Saved entries -

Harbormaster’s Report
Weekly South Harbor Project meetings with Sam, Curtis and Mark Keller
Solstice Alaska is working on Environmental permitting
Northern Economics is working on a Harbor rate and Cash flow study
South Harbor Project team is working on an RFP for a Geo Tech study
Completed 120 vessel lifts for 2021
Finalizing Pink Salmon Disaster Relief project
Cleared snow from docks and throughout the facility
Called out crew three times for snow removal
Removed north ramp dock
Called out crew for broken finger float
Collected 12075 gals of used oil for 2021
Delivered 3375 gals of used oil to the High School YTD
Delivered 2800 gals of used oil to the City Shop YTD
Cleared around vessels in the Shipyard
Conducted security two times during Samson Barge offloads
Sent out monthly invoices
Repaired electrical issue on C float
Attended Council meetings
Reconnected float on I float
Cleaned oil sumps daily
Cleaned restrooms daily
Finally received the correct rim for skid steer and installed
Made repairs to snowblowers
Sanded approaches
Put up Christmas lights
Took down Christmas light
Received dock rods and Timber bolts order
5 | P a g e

What you should do - Beginning from the line that contains "Received dock rods and Timber bolts order", give each line again exactly, through the final line of the records.

Reply -
Received dock rods and Timber bolts order
5 | P a g e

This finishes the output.